The league previously had designated Las Vegas, Nevada as the host location. That part was canceled because Sin City, like most of America, has been shut down due to social distancing restrictions.
This week NFL Commissioner Roger Goodell will conduct the draft from his New York home. Many general managers for the 32 teams were first critical of conducting a draft when they, the teams, were not able to do what they normally do.
Each team gets to bring in as many as 30 potential draft prospects and free agents for on-site team location interviews and workouts. But since March 10, all NFL team headquarters have been closed.

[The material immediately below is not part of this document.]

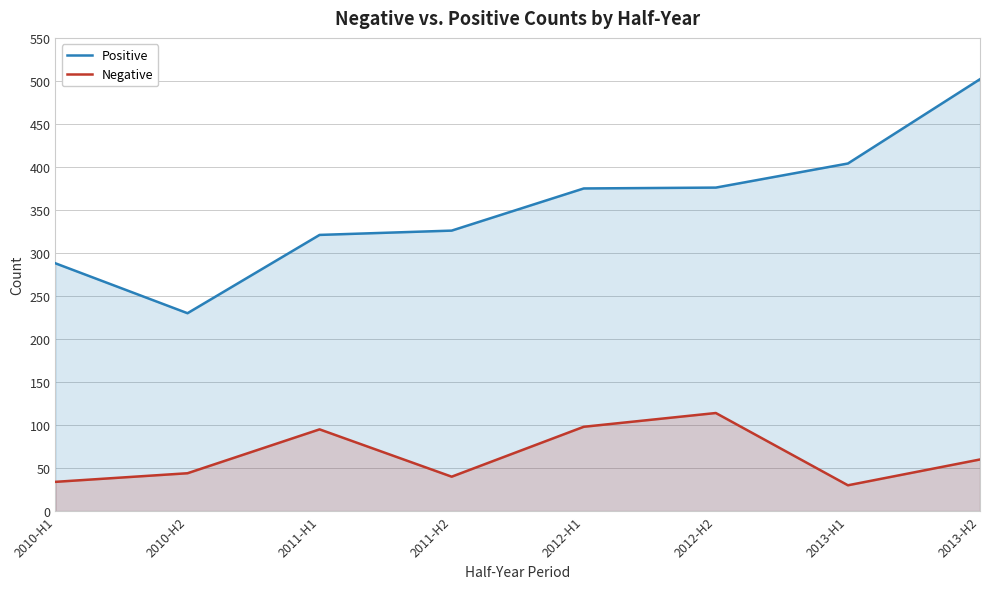

What is the highest value of the Negative series?

114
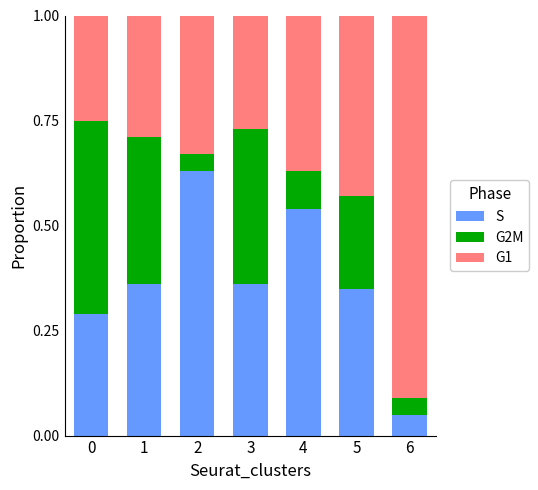

The value of S at 2 is 0.2. True or false?

False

Another major issue of the GMs and personnel critics was security concerns and phone line tapping. Goodell ordered all the GMs to shut up and stop complaining under the threat of being potentially fined. So here we go: the league’s first-ever virtual draft. I agree with Goodell—we can’t stop living life as we know it in fear of the COVID-19.
This draft will be different and restricted, however. The teams have had more than enough time to view tapes and video of players. And remember, they also had the annual Combine in early March to which over 300 players were invited. This draft is loaded with wide receivers and lineman.
The Vikings will have 12 picks in this year’s draft, including two number-ones. They have suffered some significant losses, trading leading receiver Stefon Diggs to Buffalo for a number-one pick. They released starters tackle Linval Joseph and cornerback Xavier Rhodes and lost Pro-Bowler Everson Griffen, Trae Waynes, Jayron Kearse, Stephen Weatherly and Mackenzie Alexander to unrestricted free agency.
No time for excuses or crybabies: It’s time to move forward. That time is this week. The team also lost both defensive and offensive coordinators, George Edwards and Kevin Stefanski, which could hurt continuity.
For a team that finished 11-7 as a Wild Card in the tough NFC North, this draft is critical to weather the storm. It’s unclear if the Vikings are reloading or rebuilding, particularly with major salary cap restrictions.